I'd like to back this up, and point out here that too much Microsoft
bashing on this one is misplaced.  This particular attack is not
Microsoft-specific in any way other than having happened to be written
against a widely used Microsoft applciation; the property that it needs to
be effective is a document viewer with an embedded macro language in which
macros are executed by default.

You could run precisely this same attack against a Unix user with, for
example, a DVI document.  The DVI formatting language allows for shell
escapes, and xdvi knows how to execute them.  This capability is, of
course, not the default; you have to run xdvi with a special command-line
option to tell it that it's safe to do this.

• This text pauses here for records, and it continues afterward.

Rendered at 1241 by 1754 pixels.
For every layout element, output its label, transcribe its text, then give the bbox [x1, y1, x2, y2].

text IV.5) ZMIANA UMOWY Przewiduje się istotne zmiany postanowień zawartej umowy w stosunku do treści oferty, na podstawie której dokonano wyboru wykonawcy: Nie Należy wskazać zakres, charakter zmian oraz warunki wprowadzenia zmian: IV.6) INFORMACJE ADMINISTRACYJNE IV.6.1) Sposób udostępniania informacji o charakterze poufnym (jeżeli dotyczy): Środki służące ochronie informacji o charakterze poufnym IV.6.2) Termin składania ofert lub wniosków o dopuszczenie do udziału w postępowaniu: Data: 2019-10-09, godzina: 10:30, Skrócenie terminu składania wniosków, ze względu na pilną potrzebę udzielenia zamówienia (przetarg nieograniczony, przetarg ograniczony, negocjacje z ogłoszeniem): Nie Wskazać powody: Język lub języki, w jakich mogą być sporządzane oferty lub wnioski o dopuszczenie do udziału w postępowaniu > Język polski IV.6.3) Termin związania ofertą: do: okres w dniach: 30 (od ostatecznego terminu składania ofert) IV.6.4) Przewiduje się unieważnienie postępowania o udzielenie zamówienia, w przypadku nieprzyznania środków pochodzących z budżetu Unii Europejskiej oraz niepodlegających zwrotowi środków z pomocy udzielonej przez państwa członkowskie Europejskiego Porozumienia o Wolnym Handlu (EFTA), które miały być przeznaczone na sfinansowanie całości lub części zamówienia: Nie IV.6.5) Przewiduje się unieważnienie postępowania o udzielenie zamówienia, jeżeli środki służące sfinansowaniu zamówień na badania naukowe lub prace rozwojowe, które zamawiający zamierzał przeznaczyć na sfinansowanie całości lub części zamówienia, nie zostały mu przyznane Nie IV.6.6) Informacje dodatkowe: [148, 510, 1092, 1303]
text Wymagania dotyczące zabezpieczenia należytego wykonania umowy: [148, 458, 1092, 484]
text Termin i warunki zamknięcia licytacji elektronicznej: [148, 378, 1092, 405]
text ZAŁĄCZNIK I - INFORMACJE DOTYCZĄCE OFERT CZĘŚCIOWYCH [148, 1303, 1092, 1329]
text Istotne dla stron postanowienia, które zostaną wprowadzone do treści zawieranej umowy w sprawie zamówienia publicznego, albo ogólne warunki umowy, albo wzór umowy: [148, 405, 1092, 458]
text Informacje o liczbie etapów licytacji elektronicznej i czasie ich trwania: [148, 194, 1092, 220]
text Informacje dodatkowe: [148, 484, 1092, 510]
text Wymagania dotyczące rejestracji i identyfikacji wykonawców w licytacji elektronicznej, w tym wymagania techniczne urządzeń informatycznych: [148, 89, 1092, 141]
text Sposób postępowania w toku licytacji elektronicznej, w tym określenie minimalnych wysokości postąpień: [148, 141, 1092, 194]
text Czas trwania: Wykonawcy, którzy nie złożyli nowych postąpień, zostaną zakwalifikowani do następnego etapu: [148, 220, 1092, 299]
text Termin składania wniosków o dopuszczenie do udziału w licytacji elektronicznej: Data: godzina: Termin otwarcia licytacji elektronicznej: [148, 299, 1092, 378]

Now, I'm not a Word user, so I don't know for sure, but I've at least
heard that automatic execution of macros in Word documents is *off* by
default.  Extrapolating from that, however, I would imagine that Word
probably pops up a warning dialog box, and users get tired of saying "yes,
it's okay."

In other words, to be blunt, this isn't a Windows problem.  This is a user
stupidity problem.  The *only* effective long-term solution to these sorts
of problems is to bludgeon people about the head with the idea that they
should NEVER, EVER, *EVER* run *ANYTHING* that they get via e-mail, *even
if it's from someone that they know*, without explicit confirmation of
what it is and what it does, and that all of their programs need to be
configured the same way.  And that as annoying as warning boxes might be,
they're there for a *reason*, and if they can't stand them, the answer is
to disable all macros always, not turn them on.